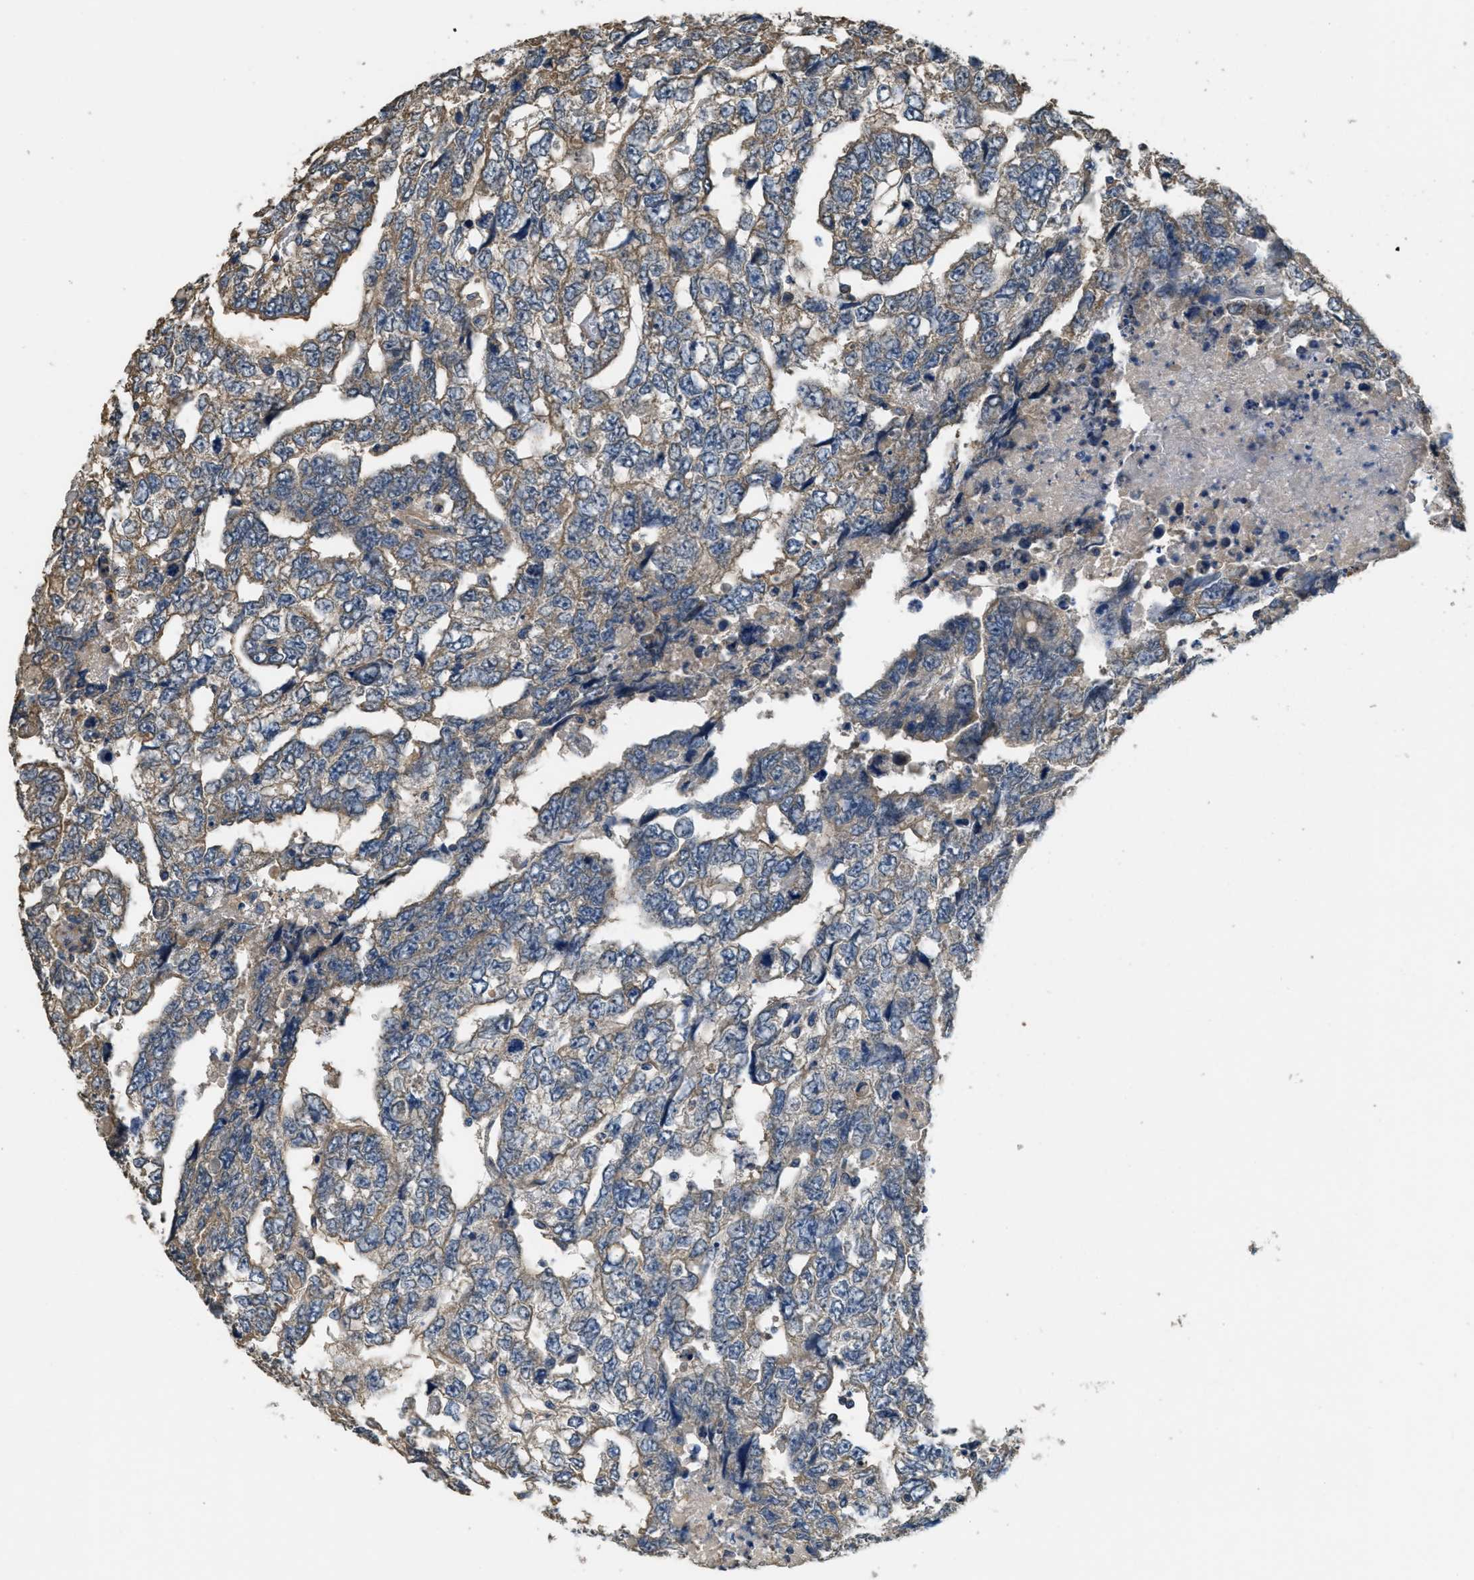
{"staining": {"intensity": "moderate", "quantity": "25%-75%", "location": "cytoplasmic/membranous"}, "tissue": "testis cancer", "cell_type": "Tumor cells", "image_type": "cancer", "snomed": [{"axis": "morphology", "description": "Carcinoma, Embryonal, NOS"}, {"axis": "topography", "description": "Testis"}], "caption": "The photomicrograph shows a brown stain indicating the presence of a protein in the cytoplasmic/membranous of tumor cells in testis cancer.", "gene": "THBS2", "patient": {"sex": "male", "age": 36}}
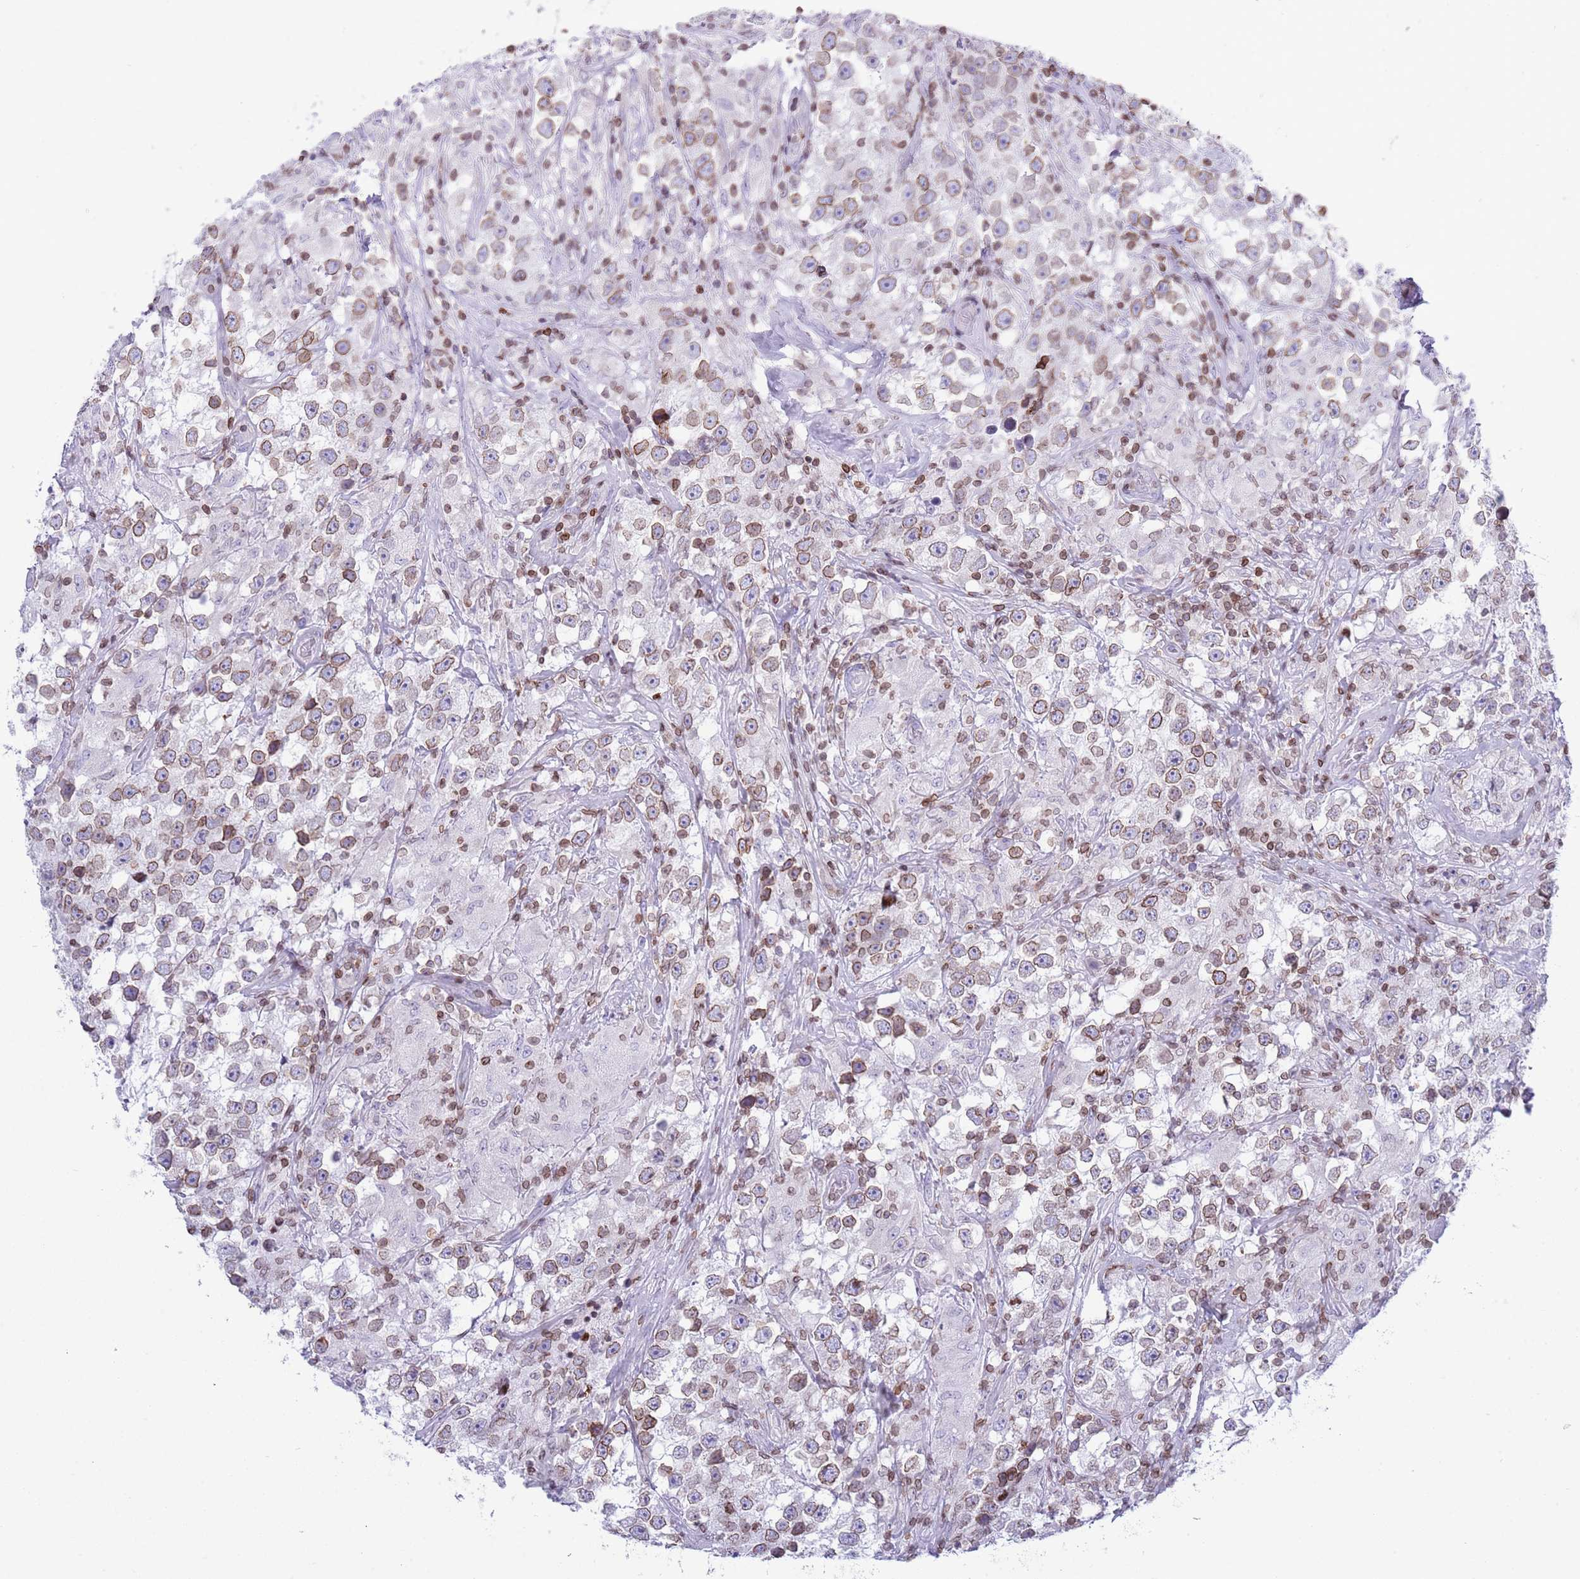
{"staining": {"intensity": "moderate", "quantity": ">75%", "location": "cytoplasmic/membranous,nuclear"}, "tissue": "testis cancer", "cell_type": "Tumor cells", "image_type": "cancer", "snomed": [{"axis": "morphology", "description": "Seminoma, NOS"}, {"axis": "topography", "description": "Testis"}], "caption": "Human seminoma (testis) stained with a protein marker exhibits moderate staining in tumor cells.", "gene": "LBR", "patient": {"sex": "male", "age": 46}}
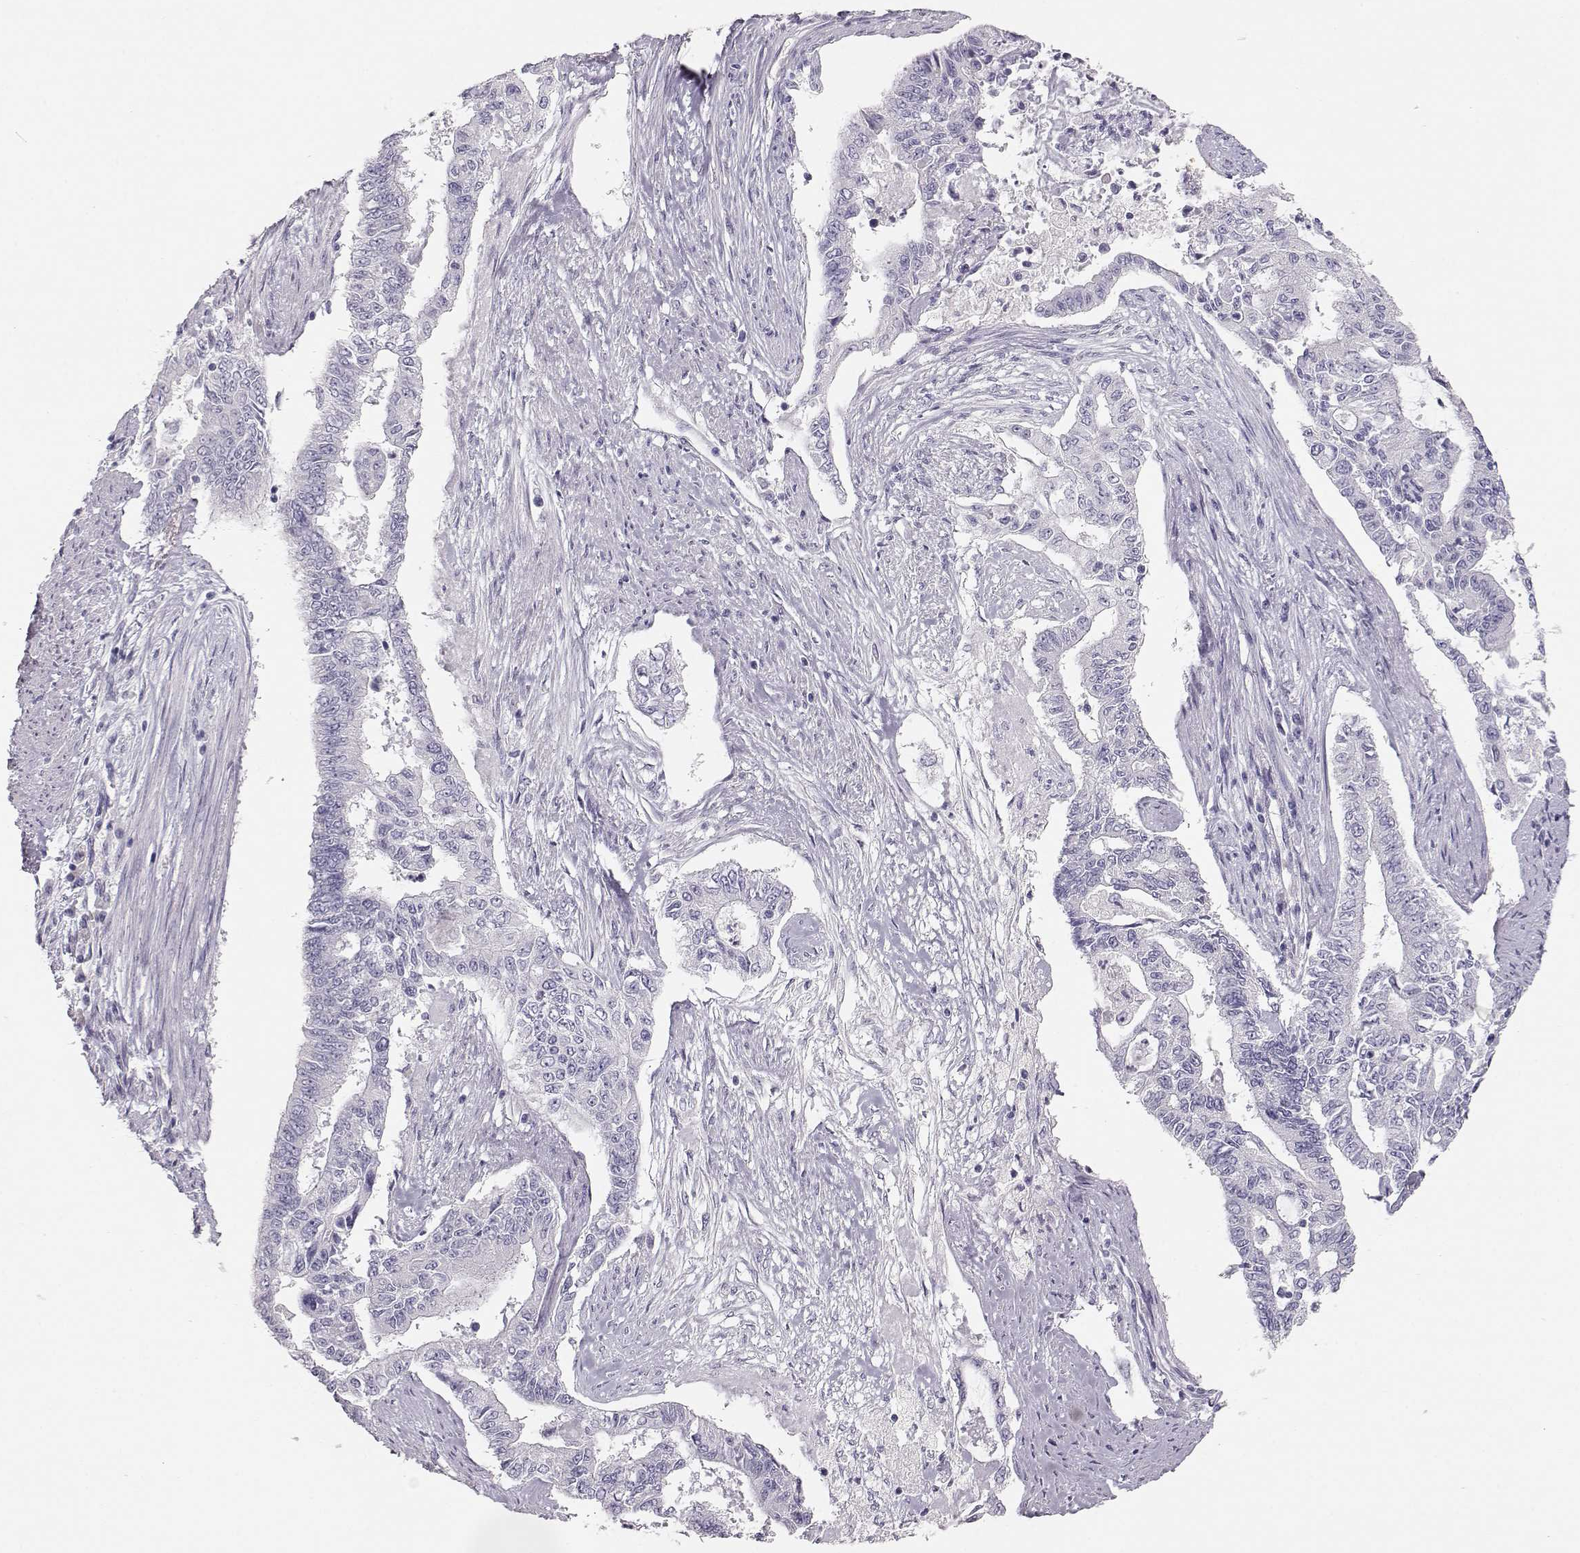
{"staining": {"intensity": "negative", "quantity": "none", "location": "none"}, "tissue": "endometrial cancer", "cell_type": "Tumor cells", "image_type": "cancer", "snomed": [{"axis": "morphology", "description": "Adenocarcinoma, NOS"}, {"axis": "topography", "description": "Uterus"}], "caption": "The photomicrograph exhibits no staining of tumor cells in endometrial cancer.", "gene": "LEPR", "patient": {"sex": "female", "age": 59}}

——————

— What you have to do —
Wherever a line of the data above contains "Testis", copy that line.

— Exercise answer —
{"staining": {"intensity": "moderate", "quantity": "25%-75%", "location": "cytoplasmic/membranous"}, "tissue": "testis cancer", "cell_type": "Tumor cells", "image_type": "cancer", "snomed": [{"axis": "morphology", "description": "Carcinoma, Embryonal, NOS"}, {"axis": "topography", "description": "Testis"}], "caption": "The photomicrograph shows a brown stain indicating the presence of a protein in the cytoplasmic/membranous of tumor cells in testis cancer.", "gene": "THBS2", "patient": {"sex": "male", "age": 36}}
{"staining": {"intensity": "moderate", "quantity": ">75%", "location": "cytoplasmic/membranous,nuclear"}, "tissue": "testis cancer", "cell_type": "Tumor cells", "image_type": "cancer", "snomed": [{"axis": "morphology", "description": "Seminoma, NOS"}, {"axis": "topography", "description": "Testis"}], "caption": "Human seminoma (testis) stained with a protein marker exhibits moderate staining in tumor cells.", "gene": "LBR", "patient": {"sex": "male", "age": 46}}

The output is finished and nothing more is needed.